== What the task asks ==
If a line in the listing below contains "avec", return that line.

== Source information ==
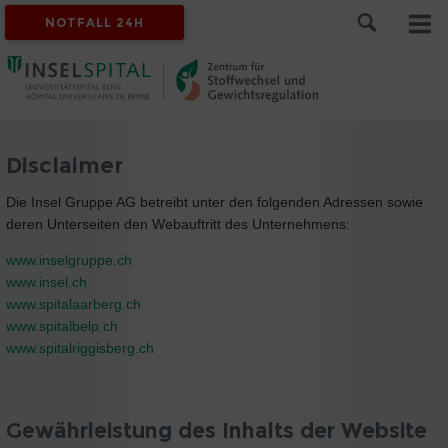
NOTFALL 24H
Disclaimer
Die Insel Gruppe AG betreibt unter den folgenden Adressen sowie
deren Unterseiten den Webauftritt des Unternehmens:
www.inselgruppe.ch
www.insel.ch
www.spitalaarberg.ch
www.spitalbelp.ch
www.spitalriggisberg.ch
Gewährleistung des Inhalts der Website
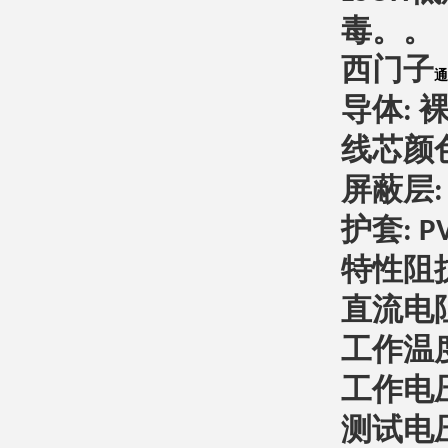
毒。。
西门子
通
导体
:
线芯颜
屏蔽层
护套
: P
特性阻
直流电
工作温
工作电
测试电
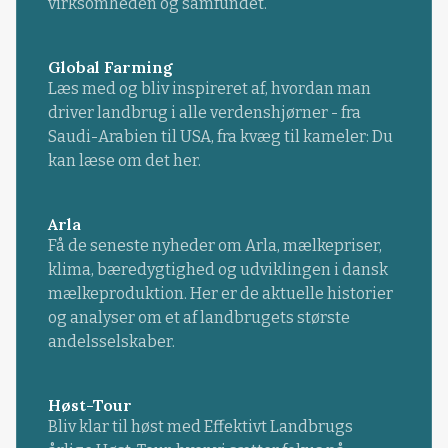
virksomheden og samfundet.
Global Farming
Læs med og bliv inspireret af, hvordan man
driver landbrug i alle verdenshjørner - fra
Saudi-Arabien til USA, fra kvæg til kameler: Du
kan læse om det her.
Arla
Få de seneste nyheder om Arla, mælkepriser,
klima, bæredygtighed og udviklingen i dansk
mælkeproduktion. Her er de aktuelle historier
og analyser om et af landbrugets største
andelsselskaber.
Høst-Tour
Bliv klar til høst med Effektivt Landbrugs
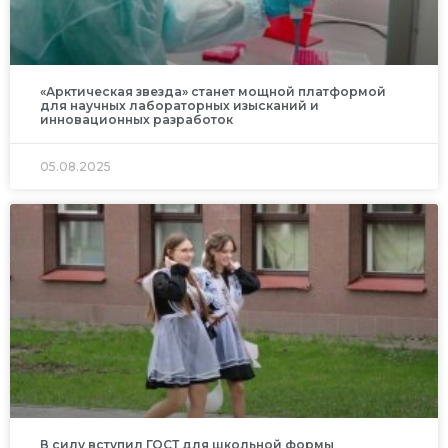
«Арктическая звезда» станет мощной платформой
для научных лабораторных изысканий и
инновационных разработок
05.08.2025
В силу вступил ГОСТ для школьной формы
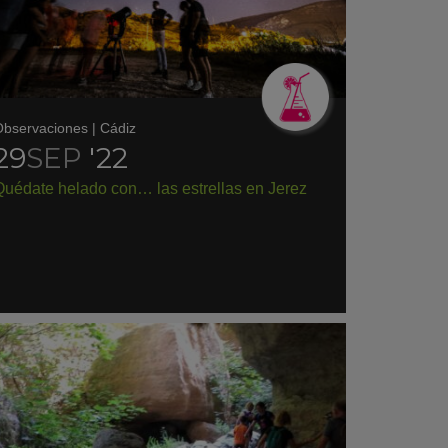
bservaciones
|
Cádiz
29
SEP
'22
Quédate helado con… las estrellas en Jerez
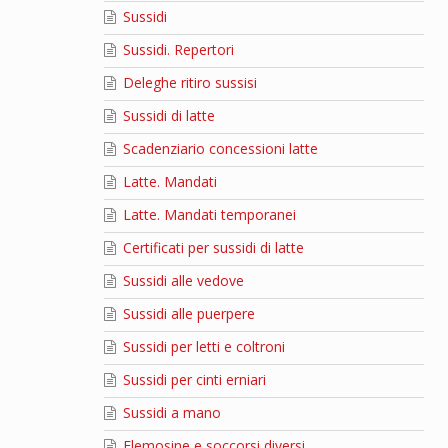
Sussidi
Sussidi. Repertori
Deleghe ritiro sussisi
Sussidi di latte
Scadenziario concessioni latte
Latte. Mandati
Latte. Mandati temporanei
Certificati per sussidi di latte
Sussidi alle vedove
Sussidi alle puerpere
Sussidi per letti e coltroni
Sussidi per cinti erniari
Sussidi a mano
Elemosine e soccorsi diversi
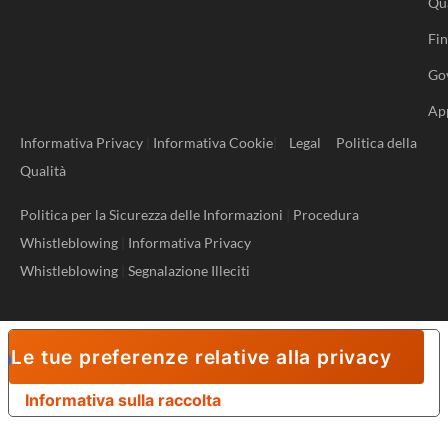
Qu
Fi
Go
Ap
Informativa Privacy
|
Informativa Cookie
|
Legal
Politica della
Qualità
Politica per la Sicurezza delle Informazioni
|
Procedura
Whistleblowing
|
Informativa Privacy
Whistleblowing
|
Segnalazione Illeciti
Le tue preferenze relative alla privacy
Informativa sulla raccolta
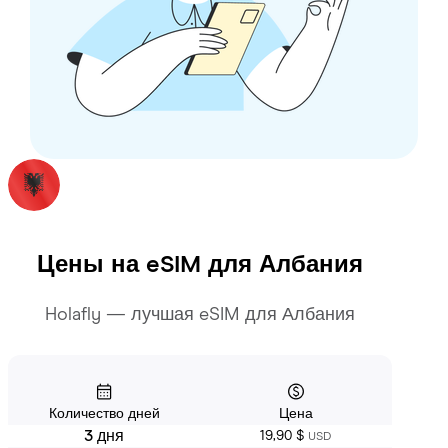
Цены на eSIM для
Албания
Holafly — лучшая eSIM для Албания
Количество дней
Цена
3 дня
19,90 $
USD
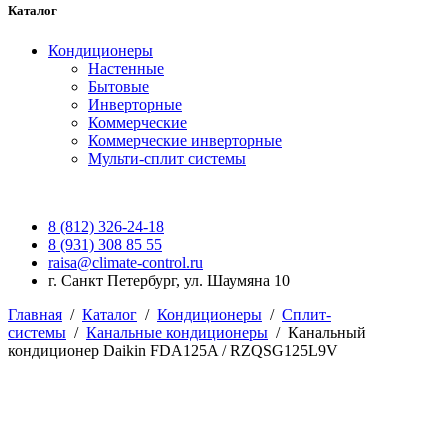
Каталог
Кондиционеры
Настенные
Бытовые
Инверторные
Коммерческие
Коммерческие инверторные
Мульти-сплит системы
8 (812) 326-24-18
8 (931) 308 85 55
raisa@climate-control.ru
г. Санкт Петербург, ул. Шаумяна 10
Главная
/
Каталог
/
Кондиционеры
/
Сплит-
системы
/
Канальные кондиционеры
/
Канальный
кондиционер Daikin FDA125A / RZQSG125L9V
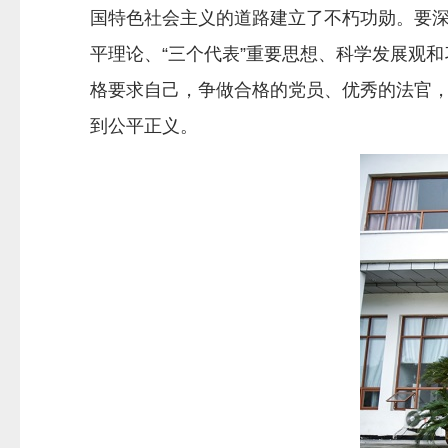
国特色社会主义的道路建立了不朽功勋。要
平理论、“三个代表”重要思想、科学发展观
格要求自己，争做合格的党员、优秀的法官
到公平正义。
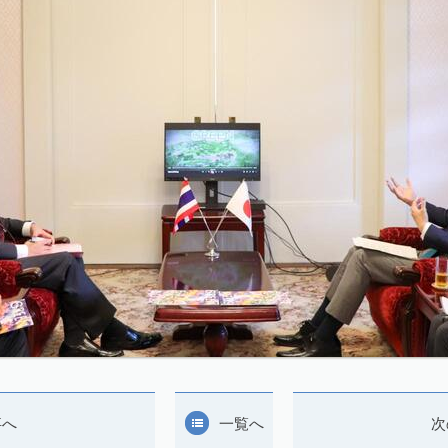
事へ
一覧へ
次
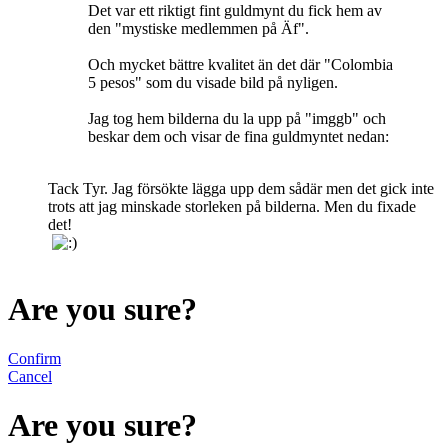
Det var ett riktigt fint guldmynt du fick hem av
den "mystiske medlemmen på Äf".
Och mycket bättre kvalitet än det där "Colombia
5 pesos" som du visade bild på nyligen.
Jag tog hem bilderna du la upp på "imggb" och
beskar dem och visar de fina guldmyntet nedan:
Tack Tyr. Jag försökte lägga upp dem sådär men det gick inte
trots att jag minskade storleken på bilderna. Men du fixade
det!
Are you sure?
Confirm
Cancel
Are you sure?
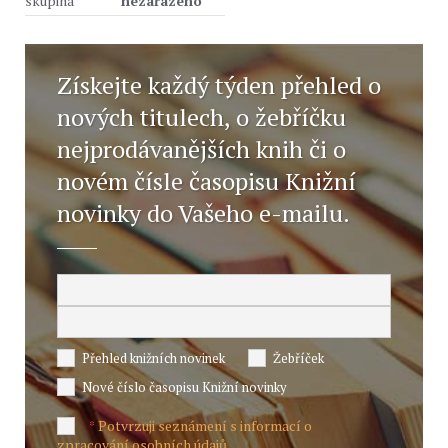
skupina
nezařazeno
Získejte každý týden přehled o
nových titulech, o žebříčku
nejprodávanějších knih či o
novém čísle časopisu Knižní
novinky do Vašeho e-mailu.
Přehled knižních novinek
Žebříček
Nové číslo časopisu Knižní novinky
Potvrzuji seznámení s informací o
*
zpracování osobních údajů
...
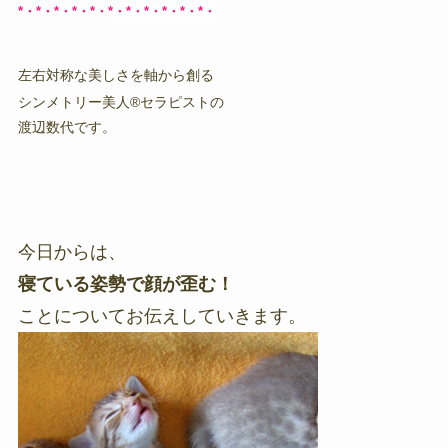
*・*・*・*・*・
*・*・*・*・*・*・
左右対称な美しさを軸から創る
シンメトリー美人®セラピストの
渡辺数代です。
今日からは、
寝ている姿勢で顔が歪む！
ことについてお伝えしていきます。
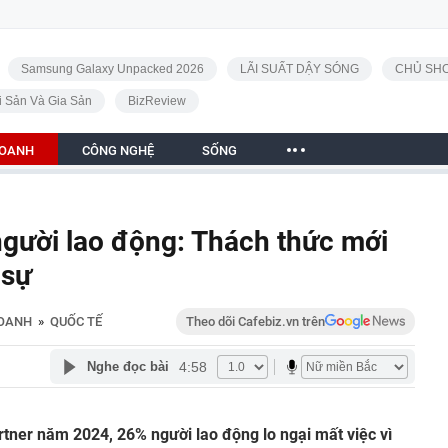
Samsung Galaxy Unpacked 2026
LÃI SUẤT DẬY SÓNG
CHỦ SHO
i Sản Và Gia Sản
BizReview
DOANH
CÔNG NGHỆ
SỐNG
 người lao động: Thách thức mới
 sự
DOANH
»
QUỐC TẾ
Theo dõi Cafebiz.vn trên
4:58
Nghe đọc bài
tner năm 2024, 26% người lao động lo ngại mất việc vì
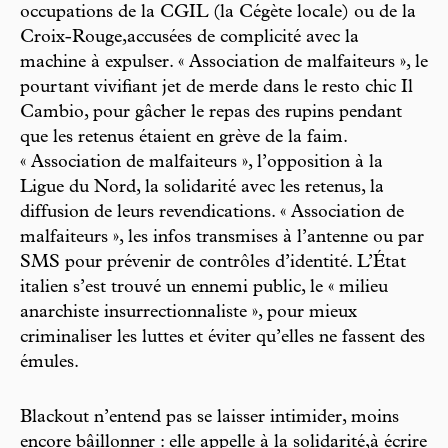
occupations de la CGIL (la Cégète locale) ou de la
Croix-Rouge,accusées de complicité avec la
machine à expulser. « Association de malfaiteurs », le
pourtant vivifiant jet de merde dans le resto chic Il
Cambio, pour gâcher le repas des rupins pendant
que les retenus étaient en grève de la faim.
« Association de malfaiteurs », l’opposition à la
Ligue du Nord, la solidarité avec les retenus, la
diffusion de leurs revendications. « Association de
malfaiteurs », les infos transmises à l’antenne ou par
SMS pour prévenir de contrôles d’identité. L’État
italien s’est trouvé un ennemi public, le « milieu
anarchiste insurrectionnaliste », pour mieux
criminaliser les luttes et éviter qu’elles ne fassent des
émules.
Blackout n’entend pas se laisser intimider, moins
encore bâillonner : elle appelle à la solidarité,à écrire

== Response to the exercise ==
Croix-Rouge,accusées de complicité avec la
Ligue du Nord, la solidarité avec les retenus, la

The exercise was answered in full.